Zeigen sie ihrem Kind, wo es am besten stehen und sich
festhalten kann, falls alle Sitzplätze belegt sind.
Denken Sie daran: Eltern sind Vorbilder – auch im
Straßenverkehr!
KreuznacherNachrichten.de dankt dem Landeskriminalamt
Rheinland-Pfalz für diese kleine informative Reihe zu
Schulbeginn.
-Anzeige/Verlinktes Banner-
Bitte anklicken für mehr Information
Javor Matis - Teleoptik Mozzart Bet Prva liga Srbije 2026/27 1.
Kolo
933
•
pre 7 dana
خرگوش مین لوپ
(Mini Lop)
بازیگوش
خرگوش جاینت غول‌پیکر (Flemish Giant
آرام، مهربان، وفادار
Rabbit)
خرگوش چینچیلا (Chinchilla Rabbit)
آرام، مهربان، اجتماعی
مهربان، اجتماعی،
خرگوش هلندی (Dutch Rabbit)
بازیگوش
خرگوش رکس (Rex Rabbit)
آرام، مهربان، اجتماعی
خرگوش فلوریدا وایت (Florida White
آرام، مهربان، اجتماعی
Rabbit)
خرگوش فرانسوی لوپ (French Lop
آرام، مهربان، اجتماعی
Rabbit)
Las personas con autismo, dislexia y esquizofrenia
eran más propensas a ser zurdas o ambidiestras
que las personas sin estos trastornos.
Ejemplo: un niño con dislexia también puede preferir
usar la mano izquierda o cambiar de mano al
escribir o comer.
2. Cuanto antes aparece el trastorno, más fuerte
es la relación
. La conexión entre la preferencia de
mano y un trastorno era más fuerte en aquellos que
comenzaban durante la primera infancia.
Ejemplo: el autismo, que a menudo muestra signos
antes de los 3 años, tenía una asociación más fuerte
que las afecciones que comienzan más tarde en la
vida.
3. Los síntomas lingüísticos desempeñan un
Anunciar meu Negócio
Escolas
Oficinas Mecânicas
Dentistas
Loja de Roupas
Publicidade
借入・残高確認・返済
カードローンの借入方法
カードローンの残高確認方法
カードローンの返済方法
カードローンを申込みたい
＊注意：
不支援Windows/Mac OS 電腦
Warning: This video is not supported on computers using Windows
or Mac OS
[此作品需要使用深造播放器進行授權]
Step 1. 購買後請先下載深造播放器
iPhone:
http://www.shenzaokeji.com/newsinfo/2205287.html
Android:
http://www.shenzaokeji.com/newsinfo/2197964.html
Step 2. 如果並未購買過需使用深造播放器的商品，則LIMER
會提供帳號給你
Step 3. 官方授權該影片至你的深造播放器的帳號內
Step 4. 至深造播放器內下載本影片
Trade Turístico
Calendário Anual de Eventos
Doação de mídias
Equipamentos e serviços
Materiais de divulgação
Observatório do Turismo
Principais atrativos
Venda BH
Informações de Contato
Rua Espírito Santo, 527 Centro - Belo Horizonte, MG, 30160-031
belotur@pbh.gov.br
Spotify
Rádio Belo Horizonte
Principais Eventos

....

TASK INSTRUCTIONS
All the records, as written, must be given again.

OUTPUT FOR THIS TASK
Zeigen sie ihrem Kind, wo es am besten stehen und sich
festhalten kann, falls alle Sitzplätze belegt sind.
Denken Sie daran: Eltern sind Vorbilder – auch im
Straßenverkehr!
KreuznacherNachrichten.de dankt dem Landeskriminalamt
Rheinland-Pfalz für diese kleine informative Reihe zu
Schulbeginn.
-Anzeige/Verlinktes Banner-
Bitte anklicken für mehr Information
Javor Matis - Teleoptik Mozzart Bet Prva liga Srbije 2026/27 1.
Kolo
933
•
pre 7 dana
خرگوش مین لوپ
(Mini Lop)
بازیگوش
خرگوش جاینت غول‌پیکر (Flemish Giant
آرام، مهربان، وفادار
Rabbit)
خرگوش چینچیلا (Chinchilla Rabbit)
آرام، مهربان، اجتماعی
مهربان، اجتماعی،
خرگوش هلندی (Dutch Rabbit)
بازیگوش
خرگوش رکس (Rex Rabbit)
آرام، مهربان، اجتماعی
خرگوش فلوریدا وایت (Florida White
آرام، مهربان، اجتماعی
Rabbit)
خرگوش فرانسوی لوپ (French Lop
آرام، مهربان، اجتماعی
Rabbit)
Las personas con autismo, dislexia y esquizofrenia
eran más propensas a ser zurdas o ambidiestras
que las personas sin estos trastornos.
Ejemplo: un niño con dislexia también puede preferir
usar la mano izquierda o cambiar de mano al
escribir o comer.
2. Cuanto antes aparece el trastorno, más fuerte
es la relación
. La conexión entre la preferencia de
mano y un trastorno era más fuerte en aquellos que
comenzaban durante la primera infancia.
Ejemplo: el autismo, que a menudo muestra signos
antes de los 3 años, tenía una asociación más fuerte
que las afecciones que comienzan más tarde en la
vida.
3. Los síntomas lingüísticos desempeñan un
Anunciar meu Negócio
Escolas
Oficinas Mecânicas
Dentistas
Loja de Roupas
Publicidade
借入・残高確認・返済
カードローンの借入方法
カードローンの残高確認方法
カードローンの返済方法
カードローンを申込みたい
＊注意：
不支援Windows/Mac OS 電腦
Warning: This video is not supported on computers using Windows
or Mac OS
[此作品需要使用深造播放器進行授權]
Step 1. 購買後請先下載深造播放器
iPhone:
http://www.shenzaokeji.com/newsinfo/2205287.html
Android:
http://www.shenzaokeji.com/newsinfo/2197964.html
Step 2. 如果並未購買過需使用深造播放器的商品，則LIMER
會提供帳號給你
Step 3. 官方授權該影片至你的深造播放器的帳號內
Step 4. 至深造播放器內下載本影片
Trade Turístico
Calendário Anual de Eventos
Doação de mídias
Equipamentos e serviços
Materiais de divulgação
Observatório do Turismo
Principais atrativos
Venda BH
Informações de Contato
Rua Espírito Santo, 527 Centro - Belo Horizonte, MG, 30160-031
belotur@pbh.gov.br
Spotify
Rádio Belo Horizonte
Principais Eventos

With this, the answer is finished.